DerWissende hat gesagt.:


> es sei denn, man wählt diese "Vorkommen§ zufällig


Was bitte verstehst du an dem Wörtchen zufällig in Punkt 3.) nicht ?


----------



## Xyz1 (26. Apr 2016)

Hey, nicht so aggressiv, unter Punkt 2. hätte man auch nicht-zufällig verstehen können. Leider ist die Beschreibung des Algos noch nicht so das Gelbe vom Ei, bei mir lautete sie anders.


----------



## JStein52 (26. Apr 2016)

Sorry, war nicht agressiv gemeint. Aber es steht ja schliesslich eindeutig da. Und ob dir die Beschreibung des Algos gefällt oder nicht, sie ist nun mal so vorgegeben, oder was meinst du mit Beschreibung ? Und wie lautet sie denn bei dir


----------



## Xyz1 (26. Apr 2016)

Also fassen wir mal zusammen: Der TO hat irgendwie keine Ahnung, dann ist meine Arbeit auch schon getan, mehr muss ich nicht zeigen. Ihr scheint zwischenzeitlich zu vergessen, dass ich nicht umsonst Der Wissende heiße. 

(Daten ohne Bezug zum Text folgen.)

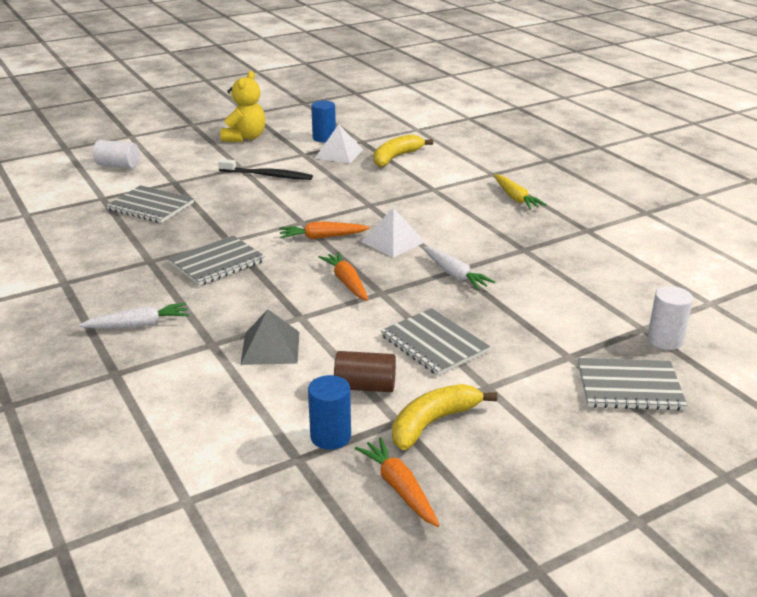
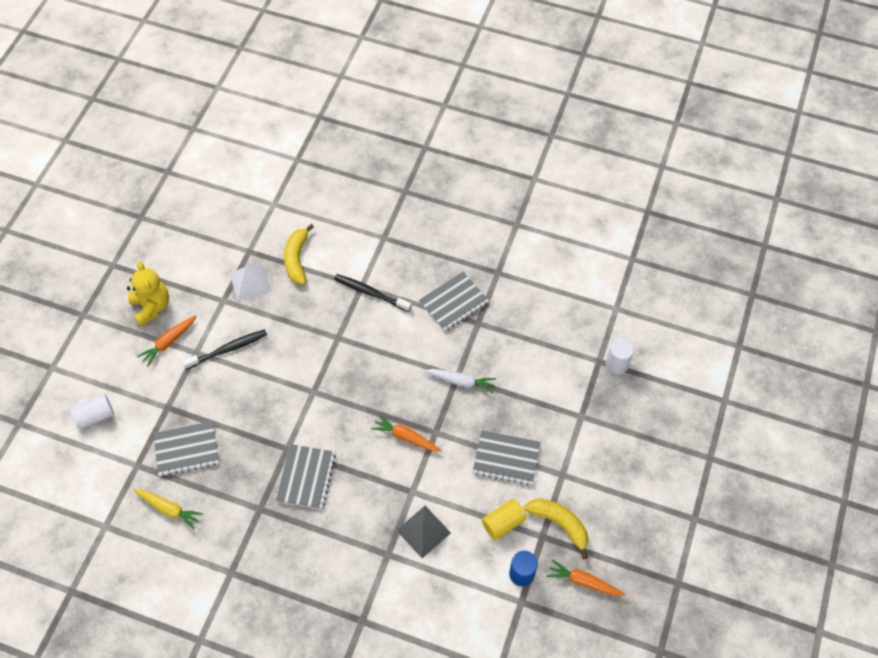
camera: 40 degrees left, 30 degrees up
(138, 325) = (327, 572): white carrot -> none
(322, 237) = (344, 400): orange carrot -> orange carrot (168, 342)
(324, 138) = (215, 265): blue cylinder -> none
(365, 386) = (503, 523): brown cylinder -> yellow cylinder
(393, 241) = (393, 372): white pyramid -> none
(433, 422) = (559, 524): yellow banana -> yellow banana turned 120 degrees clockwise
(436, 195) = (370, 293): none -> black toothbrush
(515, 198) = (425, 261): yellow carrot -> yellow carrot (169, 509)
(629, 386) = (627, 420): grey notebook -> grey notebook (453, 302)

Und ich hätte die umgangssprachliche Formulierung des Algos mehr imperativ und näher gelehnt an einen Maschine geschrieben (sonst könntest du wieder auf Interpretationsspielraum kommen):

Suche alle Vorkommen, die a, b und/oder c heißen, wähle eines davon zufällig, führe eine Substitution durch, und beginne wieder von vorne, bis keine Vorkommen mehr gefunden werden.

Schon verständlicher, gelle? Wenn ich arbeit delegieren will, müssen meine Untertanen auch wissen, was zu tun ist.


----------



## JStein52 (26. Apr 2016)

DerWissende hat gesagt.:


> Wenn ich arbeit delegieren will, müssen meine Untertanen auch wissen, was zu tun ist.

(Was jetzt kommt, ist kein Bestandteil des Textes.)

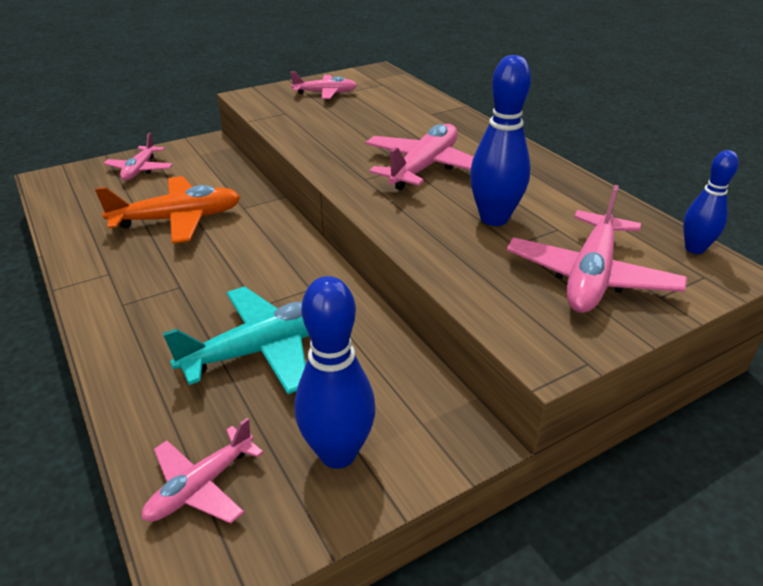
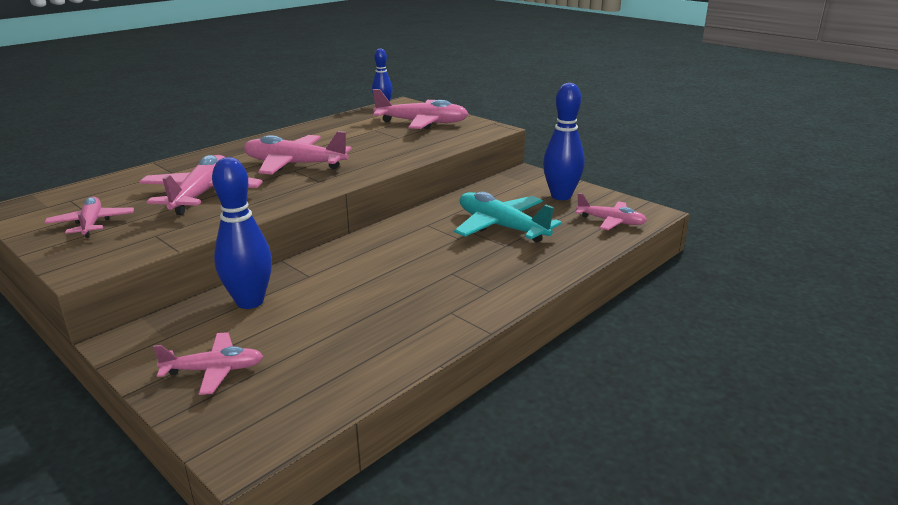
camera: 105 degrees left, 10 degrees down
(178, 219) = (341, 304): orange plane -> none
(361, 126) = (202, 194): none -> pink plane
(494, 218) = (368, 142): blue bowling pin -> blue bowling pin (250, 302)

 Du spinnst  Es ging nicht um irgendwelche Vorkommen von irgendwas sondern es waren zwei ganz konkrete Aufgaben und die Untertanen haben es ja völlig genial gelöst so dass der TO schon lange kapiert hat was die richtige Lösung ist. Und wenn wir es nicht von alleine gewusst hätten dann hätten wir schon den Wissenden gefragt.


----------



## Xyz1 (26. Apr 2016)

Sehr löblich. ... Aber mehr Offtopic sollten wir nicht schreiben. 

Jedenfalls hält es immer irgendwann an, wie der Test mit der "Zufallswurst" gezeigt hat (bzw. gezeigt haben sollte).


----------



## JStein52 (26. Apr 2016)

DerWissende hat gesagt.:


> Jedenfalls hält es immer irgendwann an, wie der Test mit der "Zufallswurst" gezeigt hat


Nö, das ist kein Beweis.  Es ging darum ob der Algo für *alle *möglichen Eingaben terminiert (u.a.) Das kannst du ja nicht dadurch beweisen dass du ein Javaprogramm schreibst, dann 10 ( meinetwegen auch 100) mögliche Eingaben testest und dann zufrieden sagst: siehst du, terminiert !


----------



## Xyz1 (26. Apr 2016)

Du hast den Test doch gar nicht gelesen. Und auch hierbei gilt wieder: Test heißt nicht umsonst Test!

Wie es auch sei, Komplettlösung(en) gibt's von mir nicht.


----------



## JStein52 (26. Apr 2016)

Ich habe deinen Test gelesen und sogar bei mir ausprobiert und weiss dass deine Schleife bis 10000 geht. Aber das ist völlig wurscht. Es geht hier um eine Begründung und nicht um einen Test. Test heisst deshalb Test weil man damit testet dass man einen gegebenen Algorithmus richtig implementiert hat. Ein Beweis (oder wie hier eine Begründung) ist was ganz anderes ! Häng nochmal 1 - 2 Semester theoretische Informatik dran !


----------